Vous travaillez beaucoup sur les labels pour les produits de la mer. Qu'est-ce que cela apporte ?
Bruno Drouot : C'est un sujet passionnant qui est actuellement ma principale thématique de recherche. Les labels, que l'on voit de plus en plus sur les étals, envoient un « signal différent » au consommateur. Ils apportent des informations variées : qualité, zone de pêche, durabilité de la pêcherie, technique de pêche respectueuse de l'environnement. Ma recherche porte spécifiquement sur le supplément de prix que le pêcheur perçoit lorsqu'il vend un produit labellisé. Même s'il peut y avoir des débats sur certains labels, l'idée est de fournir une information plus transparente.
©CC-BY-NC-SA Alvarden
Quel message final souhaiteriez-vous adresser au grand public, en particulier aux consommateurs ?
Bruno Drouot : Mon message est simple : il faut « prendre soin des biens communs ». Pour les consommateurs, cela se traduit par un appel à être « éclairé et avoir le courage de faire des choix de consommation au service du bien commun ». Aujourd'hui, avec les labels, on a un accès incroyable à l'information. Parfois, le numéro du bateau est indiqué, permettant de retrouver toutes les données sur l'origine du poisson, le pêcheur, le lieu de pêche.
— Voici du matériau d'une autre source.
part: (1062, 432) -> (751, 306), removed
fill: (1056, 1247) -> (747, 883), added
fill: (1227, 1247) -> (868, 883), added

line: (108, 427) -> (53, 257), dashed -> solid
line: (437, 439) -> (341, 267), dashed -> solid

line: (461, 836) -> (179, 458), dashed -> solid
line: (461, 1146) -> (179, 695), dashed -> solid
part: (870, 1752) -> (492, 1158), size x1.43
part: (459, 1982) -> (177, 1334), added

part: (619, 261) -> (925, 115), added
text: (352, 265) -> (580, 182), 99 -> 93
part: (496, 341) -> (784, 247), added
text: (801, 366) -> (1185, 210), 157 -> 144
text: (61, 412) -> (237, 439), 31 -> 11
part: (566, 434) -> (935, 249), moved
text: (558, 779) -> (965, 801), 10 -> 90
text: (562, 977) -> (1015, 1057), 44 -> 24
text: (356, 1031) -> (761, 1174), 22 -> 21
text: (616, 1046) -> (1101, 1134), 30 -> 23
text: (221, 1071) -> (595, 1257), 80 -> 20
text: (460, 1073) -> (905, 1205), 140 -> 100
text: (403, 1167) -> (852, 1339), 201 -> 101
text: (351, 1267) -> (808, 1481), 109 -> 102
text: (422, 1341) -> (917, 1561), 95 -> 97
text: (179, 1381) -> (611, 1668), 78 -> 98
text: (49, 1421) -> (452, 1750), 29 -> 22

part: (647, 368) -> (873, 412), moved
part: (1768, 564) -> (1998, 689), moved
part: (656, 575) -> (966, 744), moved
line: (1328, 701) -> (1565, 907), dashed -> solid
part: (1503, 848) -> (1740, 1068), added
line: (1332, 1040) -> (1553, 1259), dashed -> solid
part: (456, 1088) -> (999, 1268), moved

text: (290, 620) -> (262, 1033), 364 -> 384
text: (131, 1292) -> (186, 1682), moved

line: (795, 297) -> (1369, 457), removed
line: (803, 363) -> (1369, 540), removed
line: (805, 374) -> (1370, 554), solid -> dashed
J'encourage chacun à se questionner sur son acte d'achat et à privilégier, par exemple, « des petits bateaux de pêche qui s’inscrivent dans ce type de démarche ». La vente directe est aussi une excellente solution pour rapprocher le producteur et le consommateur. En faisant ces choix, nous contribuons concrètement à une gestion plus durable des ressources marines.
La recherche de Bruno Drouot à Honfleur, soutenue par la Résidence pour le Bien Commun, rappelle que l'économie et la science peuvent et doivent dialoguer avec la société pour relever les grands défis environnementaux et sociaux de notre époque.